なお、「業務量への影響はなかった」と回答している割合は、対象地域企業の40・0%、対象地域外企業では48・3%となっている。対象地域外企業の方が回答割合はもちろん高いが、単純に対象地域外企業が「業務量への影響はなかった」と回答している訳ではないことがわかる。紙幅の都合上、これら詳細な分析結果を示すことは別の機会に譲り、本記事では全体的な傾向のみを示すこととするが、ほかの設問についても同様の傾向が見られる。ほかの設問についても、対象地域で悪く対象地域外では悪くないと単純に論じることができないまだら模様の結果となっている。

全体的傾向に話を戻すと、「業務量が減少した」(31・2%)と「緊急事態宣言の影響はなかったが業務量は減少した」(13・1%)を足し合わせた44・3%もの企業で、業務量が減少していることになる。緊急事態宣言発令の影響や新型コロナウイルスによる企業活動への影響は、今回も大きいと言わざるを得ない。

前回と今回の緊急事態宣言の影響の比較

次に、前回(2020年4~5月)と今回の緊急事態宣言の影響の比較について見てみたい。「昨年4~5月の1回目の緊急事態宣言と比べた今年1月以降の2回目の緊急事態宣言時の貴社の状況はいかがでしたか」として、影響の前回との比較について聞いている(図2)。

その結果を見ると、上位3項目までが、およそ同程度の割合で並んでいることがわかる。「1回目も2回目も大きな影響はなかった」(25・9%)、「1回目の影響は大きかったが、2回目は大きな影響はなかった」(25・1%)、「緊急事態宣言の影響は大きくないが、新型コロナウイルスによる景気の影響が大きい」(24・3%)の3つである。

このうち「1回目も2回目も大きな影響はなかった」と「緊急事態宣言の影響は大きくないが、新型コロナウイルスによる景気の影響が大きい」が高かったことからは、緊急事態宣言が発令されていなくとも経済活動の「自粛」等の対応を十分に行っているので、緊急事態宣言が発令されても大きな影響はなかったという企業の実態が見えてくる。また、このことと表裏一体であるが、緊急事態宣言が発令されていなくとも、新型コロナウイルスによる影響が深刻であるということがいえる。

しかし一方で、「1回目も2回目も大きな影響だった」も18・0%とこれらに次いで高い。このことから緊急事態宣言の発令が、企業経営に深刻な影響を及ぼしていることは紛れもない事実である。

なお、「1回目の影響は大きかったが、2回目は大きな影響はなかった」は25・1%であるのに対して、「1回目よりも2回目の方が影響は深刻」は5・4%にとどまっている。このことから、今回の2回目の緊急事態宣言よりも、1回目の緊急事態宣言の方が多くの企業に大きな影響を及ぼしていたことがわかる。

1年前と比べて変化したこと

また、同調査では1年前と比べて変化したことについても聞いている。この結果についても見ておきたい(図3)。
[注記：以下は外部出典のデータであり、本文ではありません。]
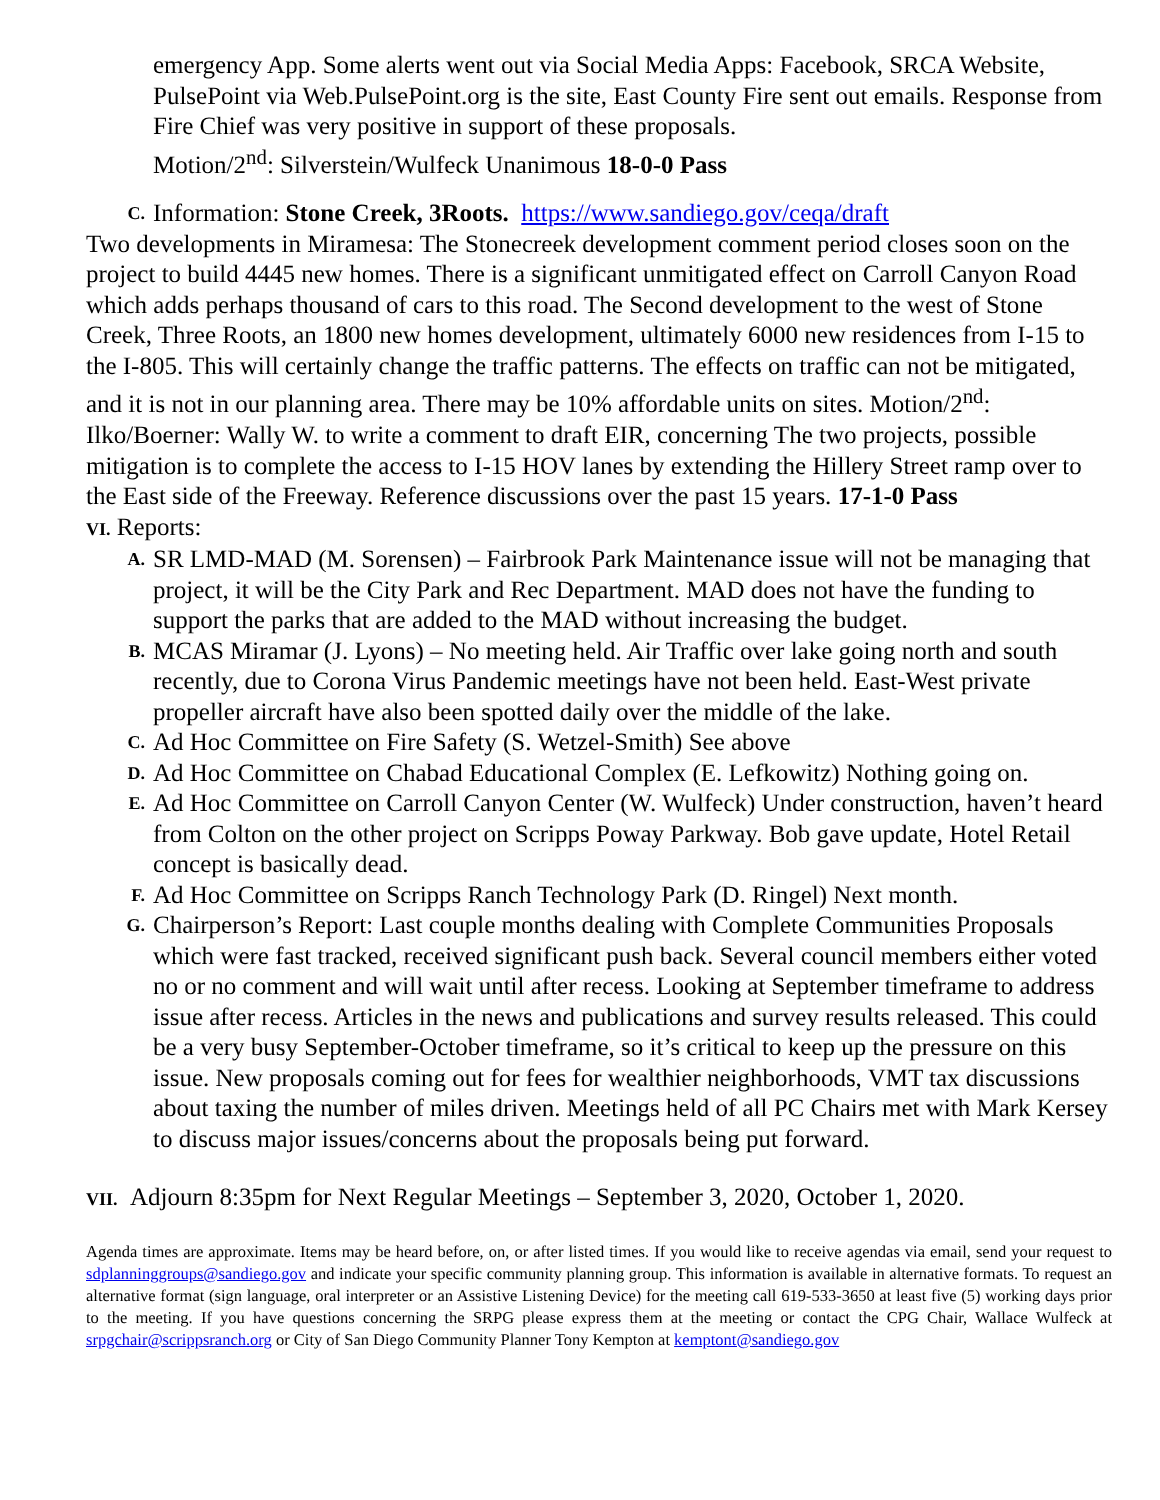emergency App. Some alerts went out via Social Media Apps: Facebook, SRCA Website, PulsePoint via Web.PulsePoint.org is the site, East County Fire sent out emails. Response from Fire Chief was very positive in support of these proposals.
Motion/2<sup>nd</sup>: Silverstein/Wulfeck Unanimous 18-0-0 Pass
C. Information: Stone Creek, 3Roots. https://www.sandiego.gov/ceqa/draft
Two developments in Miramesa: The Stonecreek development comment period closes soon on the project to build 4445 new homes. There is a significant unmitigated effect on Carroll Canyon Road which adds perhaps thousand of cars to this road. The Second development to the west of Stone Creek, Three Roots, an 1800 new homes development, ultimately 6000 new residences from I-15 to the I-805. This will certainly change the traffic patterns. The effects on traffic can not be mitigated, and it is not in our planning area. There may be 10% affordable units on sites. Motion/2<sup>nd</sup>: Ilko/Boerner: Wally W. to write a comment to draft EIR, concerning The two projects, possible mitigation is to complete the access to I-15 HOV lanes by extending the Hillery Street ramp over to the East side of the Freeway. Reference discussions over the past 15 years. 17-1-0 Pass
VI. Reports:
A. SR LMD-MAD (M. Sorensen) – Fairbrook Park Maintenance issue will not be managing that project, it will be the City Park and Rec Department. MAD does not have the funding to support the parks that are added to the MAD without increasing the budget.
B. MCAS Miramar (J. Lyons) – No meeting held. Air Traffic over lake going north and south recently, due to Corona Virus Pandemic meetings have not been held. East-West private propeller aircraft have also been spotted daily over the middle of the lake.
C. Ad Hoc Committee on Fire Safety (S. Wetzel-Smith) See above
D. Ad Hoc Committee on Chabad Educational Complex (E. Lefkowitz) Nothing going on.
E. Ad Hoc Committee on Carroll Canyon Center (W. Wulfeck) Under construction, haven’t heard from Colton on the other project on Scripps Poway Parkway. Bob gave update, Hotel Retail concept is basically dead.
F. Ad Hoc Committee on Scripps Ranch Technology Park (D. Ringel) Next month.
G. Chairperson’s Report: Last couple months dealing with Complete Communities Proposals which were fast tracked, received significant push back. Several council members either voted no or no comment and will wait until after recess. Looking at September timeframe to address issue after recess. Articles in the news and publications and survey results released. This could be a very busy September-October timeframe, so it’s critical to keep up the pressure on this issue. New proposals coming out for fees for wealthier neighborhoods, VMT tax discussions about taxing the number of miles driven. Meetings held of all PC Chairs met with Mark Kersey to discuss major issues/concerns about the proposals being put forward.
VII. Adjourn 8:35pm for Next Regular Meetings – September 3, 2020, October 1, 2020.
Agenda times are approximate. Items may be heard before, on, or after listed times. If you would like to receive agendas via email, send your request to sdplanninggroups@sandiego.gov and indicate your specific community planning group. This information is available in alternative formats. To request an alternative format (sign language, oral interpreter or an Assistive Listening Device) for the meeting call 619-533-3650 at least five (5) working days prior to the meeting. If you have questions concerning the SRPG please express them at the meeting or contact the CPG Chair, Wallace Wulfeck at srpgchair@scrippsranch.org or City of San Diego Community Planner Tony Kempton at kemptont@sandiego.gov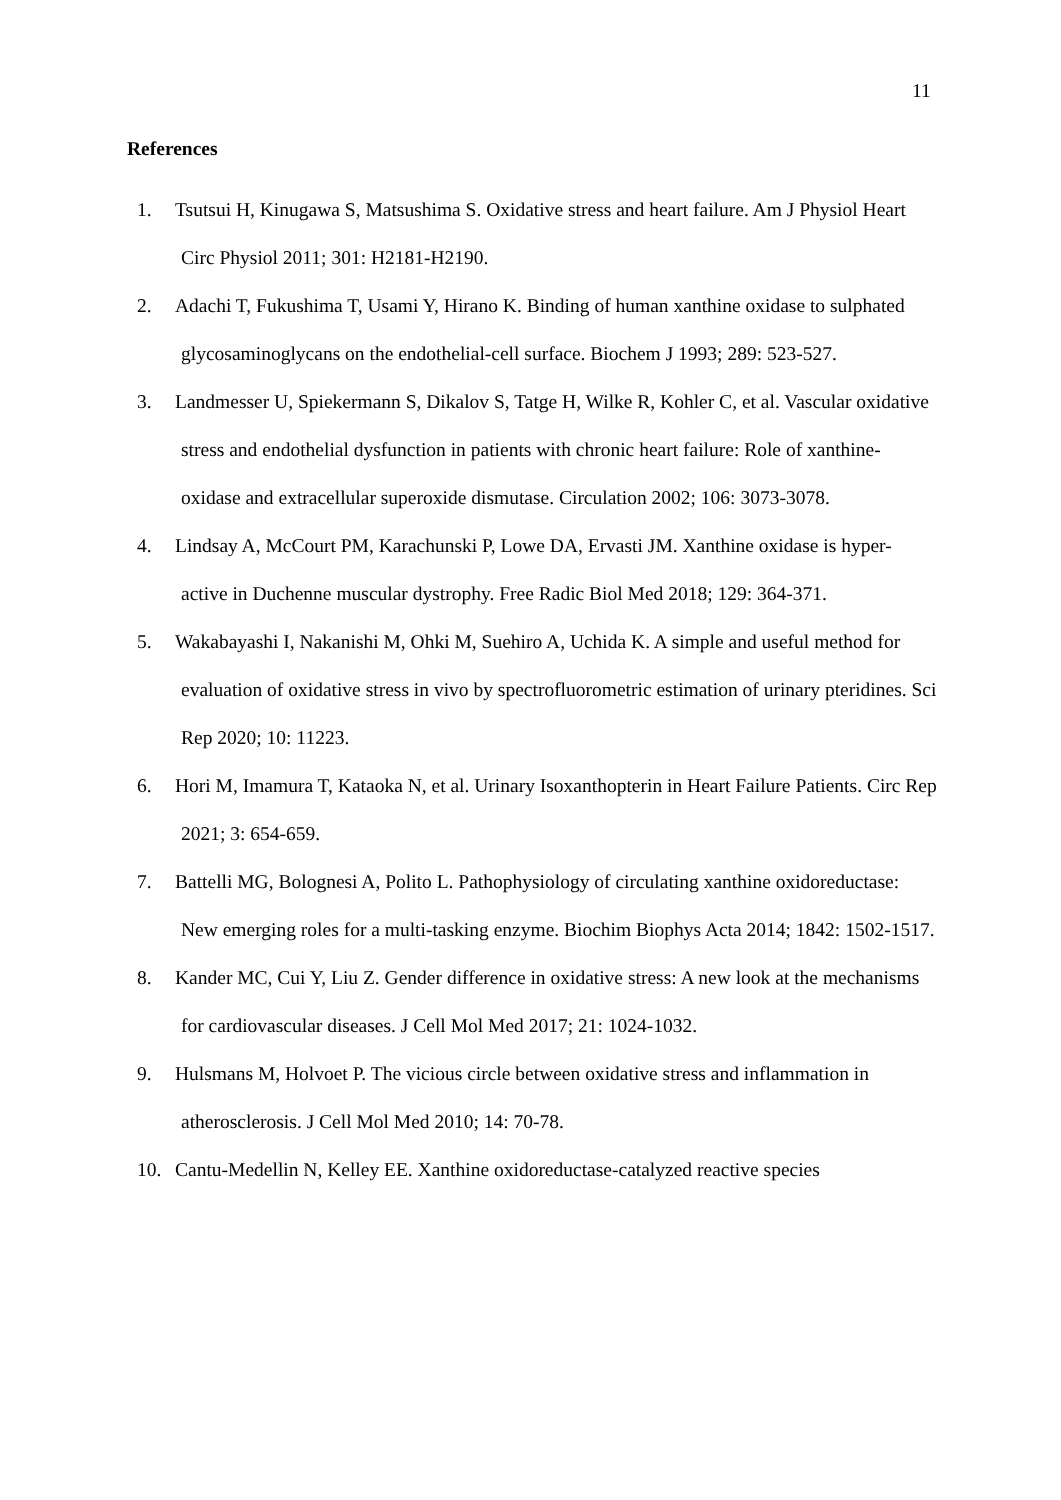11
References
1. Tsutsui H, Kinugawa S, Matsushima S. Oxidative stress and heart failure. Am J Physiol Heart Circ Physiol 2011; 301: H2181-H2190.
2. Adachi T, Fukushima T, Usami Y, Hirano K. Binding of human xanthine oxidase to sulphated glycosaminoglycans on the endothelial-cell surface. Biochem J 1993; 289: 523-527.
3. Landmesser U, Spiekermann S, Dikalov S, Tatge H, Wilke R, Kohler C, et al. Vascular oxidative stress and endothelial dysfunction in patients with chronic heart failure: Role of xanthine-oxidase and extracellular superoxide dismutase. Circulation 2002; 106: 3073-3078.
4. Lindsay A, McCourt PM, Karachunski P, Lowe DA, Ervasti JM. Xanthine oxidase is hyper-active in Duchenne muscular dystrophy. Free Radic Biol Med 2018; 129: 364-371.
5. Wakabayashi I, Nakanishi M, Ohki M, Suehiro A, Uchida K. A simple and useful method for evaluation of oxidative stress in vivo by spectrofluorometric estimation of urinary pteridines. Sci Rep 2020; 10: 11223.
6. Hori M, Imamura T, Kataoka N, et al. Urinary Isoxanthopterin in Heart Failure Patients. Circ Rep 2021; 3: 654-659.
7. Battelli MG, Bolognesi A, Polito L. Pathophysiology of circulating xanthine oxidoreductase: New emerging roles for a multi-tasking enzyme. Biochim Biophys Acta 2014; 1842: 1502-1517.
8. Kander MC, Cui Y, Liu Z. Gender difference in oxidative stress: A new look at the mechanisms for cardiovascular diseases. J Cell Mol Med 2017; 21: 1024-1032.
9. Hulsmans M, Holvoet P. The vicious circle between oxidative stress and inflammation in atherosclerosis. J Cell Mol Med 2010; 14: 70-78.
10. Cantu-Medellin N, Kelley EE. Xanthine oxidoreductase-catalyzed reactive species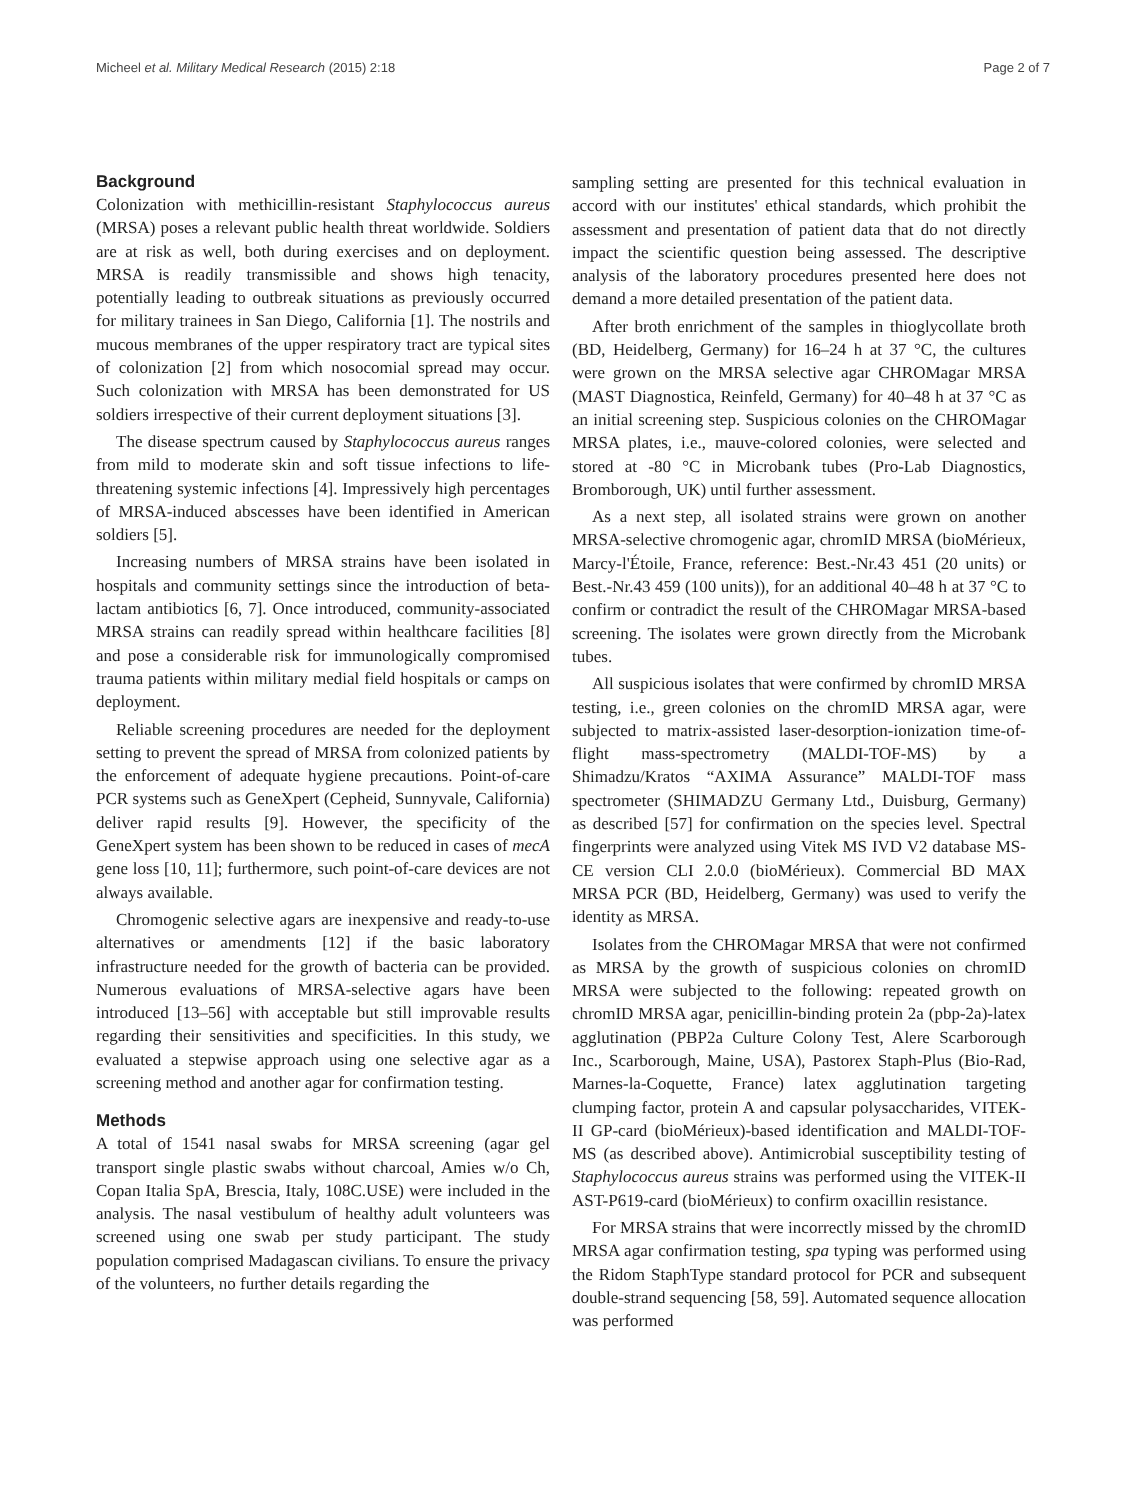Micheel et al. Military Medical Research (2015) 2:18 Page 2 of 7
Background
Colonization with methicillin-resistant Staphylococcus aureus (MRSA) poses a relevant public health threat worldwide. Soldiers are at risk as well, both during exercises and on deployment. MRSA is readily transmissible and shows high tenacity, potentially leading to outbreak situations as previously occurred for military trainees in San Diego, California [1]. The nostrils and mucous membranes of the upper respiratory tract are typical sites of colonization [2] from which nosocomial spread may occur. Such colonization with MRSA has been demonstrated for US soldiers irrespective of their current deployment situations [3].
The disease spectrum caused by Staphylococcus aureus ranges from mild to moderate skin and soft tissue infections to life-threatening systemic infections [4]. Impressively high percentages of MRSA-induced abscesses have been identified in American soldiers [5].
Increasing numbers of MRSA strains have been isolated in hospitals and community settings since the introduction of beta-lactam antibiotics [6, 7]. Once introduced, community-associated MRSA strains can readily spread within healthcare facilities [8] and pose a considerable risk for immunologically compromised trauma patients within military medial field hospitals or camps on deployment.
Reliable screening procedures are needed for the deployment setting to prevent the spread of MRSA from colonized patients by the enforcement of adequate hygiene precautions. Point-of-care PCR systems such as GeneXpert (Cepheid, Sunnyvale, California) deliver rapid results [9]. However, the specificity of the GeneXpert system has been shown to be reduced in cases of mecA gene loss [10, 11]; furthermore, such point-of-care devices are not always available.
Chromogenic selective agars are inexpensive and ready-to-use alternatives or amendments [12] if the basic laboratory infrastructure needed for the growth of bacteria can be provided. Numerous evaluations of MRSA-selective agars have been introduced [13–56] with acceptable but still improvable results regarding their sensitivities and specificities. In this study, we evaluated a stepwise approach using one selective agar as a screening method and another agar for confirmation testing.
Methods
A total of 1541 nasal swabs for MRSA screening (agar gel transport single plastic swabs without charcoal, Amies w/o Ch, Copan Italia SpA, Brescia, Italy, 108C.USE) were included in the analysis. The nasal vestibulum of healthy adult volunteers was screened using one swab per study participant. The study population comprised Madagascan civilians. To ensure the privacy of the volunteers, no further details regarding the
sampling setting are presented for this technical evaluation in accord with our institutes' ethical standards, which prohibit the assessment and presentation of patient data that do not directly impact the scientific question being assessed. The descriptive analysis of the laboratory procedures presented here does not demand a more detailed presentation of the patient data.
After broth enrichment of the samples in thioglycollate broth (BD, Heidelberg, Germany) for 16–24 h at 37 °C, the cultures were grown on the MRSA selective agar CHROMagar MRSA (MAST Diagnostica, Reinfeld, Germany) for 40–48 h at 37 °C as an initial screening step. Suspicious colonies on the CHROMagar MRSA plates, i.e., mauve-colored colonies, were selected and stored at -80 °C in Microbank tubes (Pro-Lab Diagnostics, Bromborough, UK) until further assessment.
As a next step, all isolated strains were grown on another MRSA-selective chromogenic agar, chromID MRSA (bioMérieux, Marcy-l'Étoile, France, reference: Best.-Nr.43 451 (20 units) or Best.-Nr.43 459 (100 units)), for an additional 40–48 h at 37 °C to confirm or contradict the result of the CHROMagar MRSA-based screening. The isolates were grown directly from the Microbank tubes.
All suspicious isolates that were confirmed by chromID MRSA testing, i.e., green colonies on the chromID MRSA agar, were subjected to matrix-assisted laser-desorption-ionization time-of-flight mass-spectrometry (MALDI-TOF-MS) by a Shimadzu/Kratos “AXIMA Assurance” MALDI-TOF mass spectrometer (SHIMADZU Germany Ltd., Duisburg, Germany) as described [57] for confirmation on the species level. Spectral fingerprints were analyzed using Vitek MS IVD V2 database MS-CE version CLI 2.0.0 (bioMérieux). Commercial BD MAX MRSA PCR (BD, Heidelberg, Germany) was used to verify the identity as MRSA.
Isolates from the CHROMagar MRSA that were not confirmed as MRSA by the growth of suspicious colonies on chromID MRSA were subjected to the following: repeated growth on chromID MRSA agar, penicillin-binding protein 2a (pbp-2a)-latex agglutination (PBP2a Culture Colony Test, Alere Scarborough Inc., Scarborough, Maine, USA), Pastorex Staph-Plus (Bio-Rad, Marnes-la-Coquette, France) latex agglutination targeting clumping factor, protein A and capsular polysaccharides, VITEK-II GP-card (bioMérieux)-based identification and MALDI-TOF-MS (as described above). Antimicrobial susceptibility testing of Staphylococcus aureus strains was performed using the VITEK-II AST-P619-card (bioMérieux) to confirm oxacillin resistance.
For MRSA strains that were incorrectly missed by the chromID MRSA agar confirmation testing, spa typing was performed using the Ridom StaphType standard protocol for PCR and subsequent double-strand sequencing [58, 59]. Automated sequence allocation was performed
1年前と比べて変化したことは、「社内の仕事の一部がリモートになった」(35・7%)が最も高い。次いで、「顧客が変化した」(33・1%)、「営業の仕事の一部がリモートになった」(31・6%)となっている。この1年の間に、社内の業務にとどまらず、顧客や社外との取引などについても大きく変化をし、ポストコロナ、ウィズコロナ社会への対応を進めていることがわかる。

いつ戻るのか

同調査では、「貴社の経営が新型コロナウイルス前に戻る時期についてどのようにお考えですか」ということも聞いている。この結果は次のとおりである(図4)。

回答割合が最も高いのは「2022年中」(22・9%)である。これに次いで回答割合が高いのは「わからない」(20・5%)であり、第3位は「戻ることはない」(12・0%)である。

「すでに戻っている」も10・8%あるが、多くの企業はもとに戻るまでにまだ1年程度の時間がかかるのではないかと予測している。

また、「わからない」が2割を超える回答となっており、「戻ることはない」も1割を超えている。新型コロナウイルスに翻弄されたこの1年で、良くも悪くも社会は大きく変化した。ポストコロナの社会や経済は、これまでとはさまざまな点が大きく異なってくるだろう。コロナ前の社会に完全に戻ることは、おそらくはもう無いだろう。社会も企業もポストコロナ社会に向けての変化や取り組みをさらに進める必要がある。